Sunday, May 10, 2009

Philippines joins global drumbeating of World Fair Trade calls Vs. unfair competition, poverty
RP has so many foreign investors already but it remains poor – Partylist solon


DAVAO CITY, Philippines – Contrary to impression that the country lacked foreign investments, a Partylist representative in Congress insisted on Saturday (May 9) that the Philippines, especially Mindanao, has already “a lot of them but why is it that we remain poor”.

“We have them already here, many of them a long time ago. In Mindanao, you can see them around, in mining, in the plantations. We have a lot of them here contrary to what we usually hear of our leaders always saying that we have to invite foreign investors,” said Rep. Luz Ilagan of the Gabriela Women’s Party.

Ilagan, who spoke during the drumbeating activity here on Saturday of the call of the World Fair Trade movement to stop unfair economic competition and end poverty, told reporters here the “wanton disregard of these foreign companies against the welfare of their host countries in the poor countries have wrought destruction of the environment and rendered crippled local entrepreneurs to develop a strong domestic business sector”.

“Why are we still poor, especially we in Mindanao where these companies have been reaping huge profits from our natural and mineral resources?” she said.

She said that the ill-conceived package of attractions given these companies should be reviewed “because what profit us if they are allowed to repatriate profits from their extraction of our resources and destruction of our environment, if they have not really brought improvement to our localities where they are hosted?”.

“This is the challenge to all of us: let us force our leaders to review our policies, to make investment policies that would protect our local entrepreneurs from unfair competition of foreign investors,” she said.

“Imagine this: foreign companies are allowed tax holidays and enjoyment of the land for 25 years while our local businessman are hardly assisted even to process their legal and business documents,” she said.

She said that the challenge “becomes all the more pressing because our own President is going around the world to convince leaders to accept our labor”.

“Overseas labor was supposed to be a temporary policy in the 1970’s but our leaders through the years have become so indolent as to be comfortable enough not to change it and adapt it as permanent policy,” she said.

Ilagan said that the call of the Word Fair Trade to stop unfair global competition between and among rich and poor countries, and their corporations, to improve the fight against poverty, “also find similar aspiration from among local business groups and chambers”.

“Fair trade and treatment is very strong among business groups in the country. We have long heard of them complaining about special treatment to foreign investors,” she said.

She added that the same advocacy could be gleaned from the local government units “which have been complaining also that they were not being paid well of the proper taxes accrued by these foreign companies which pay directly to the national capital region, and repatriate the biggest bulk of their profit”.

“Another big challenge for all of us is to force our officials to stop the continuing destruction of the environment because of their special treatment and incentives to companies engaged in extractive activities such as mining,” she added. “They don’t care because they are not from our country.”

“Their main motivation is profit and that is all,” she said.

Ilagan issued a similar appeal to the public who regularly stroll in the People’s Park here during the special late afternoon program to join a global and synchronized activity of the World Fair Trade Day (WFTD).

The Kaliwat Theater Collective, a commercial arts group here, performed songs and drama skits portraying low wages, labor repression and gender discrimation in the workplaces, and revived militancy of some songs in the mid-1980’s.

Ilagan, Councilor Edgar Ibuyan and former Councilor Nenita Orcullo later led the banging of gongs, bamboos and coconut shells “in drumbeating the call of the World Fair Trade Organization to beat poverty, climate change and economic crisis”.

Betty More, executive director of Katakus and organizer of the WFTD Big Bang!! said that Saturday’s activity was joined by similar cultural, political and economic gatherings in many cities in the country and 70 other countries.
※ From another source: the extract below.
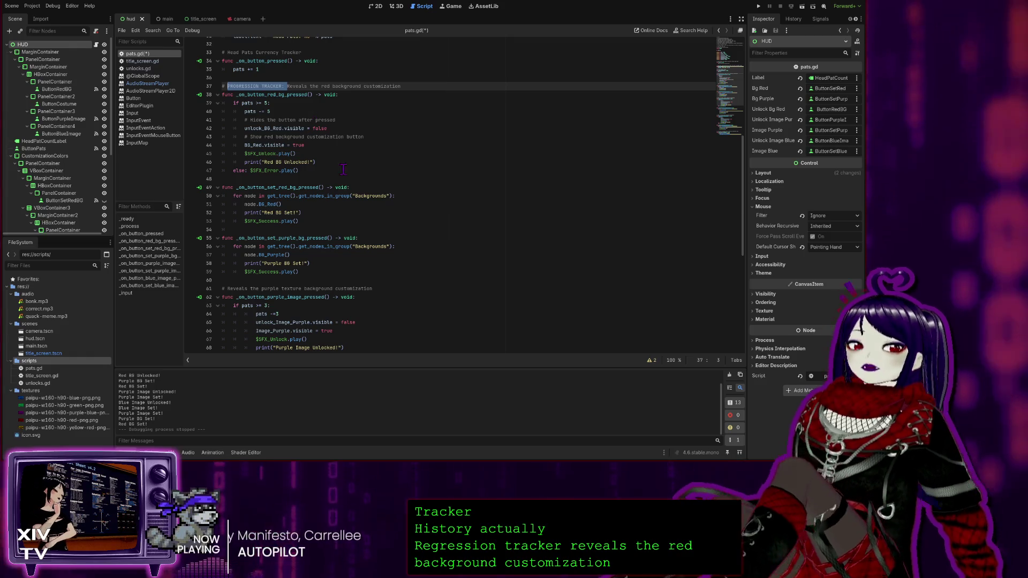
{"action": "scroll", "coordinate": [363, 221], "scroll_direction": "down", "scroll_amount": 1}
A primer the group circulated said that the activity “is a human reaction to the World Trade Organization’s failure to beat trade injustice and social and environmental degradation”.

“This is a market response to failure in the financial system that’s left millions more people hungry, homeless, without health care and education,” the primer said.

More said that the global fair trade day activities were also intended to drum up support to the acceptance of a representative from the WFTO to sit in the powerful Group of Eight industrialized nations in the world. “With a WFTO representative, it would become now the G9,” More said.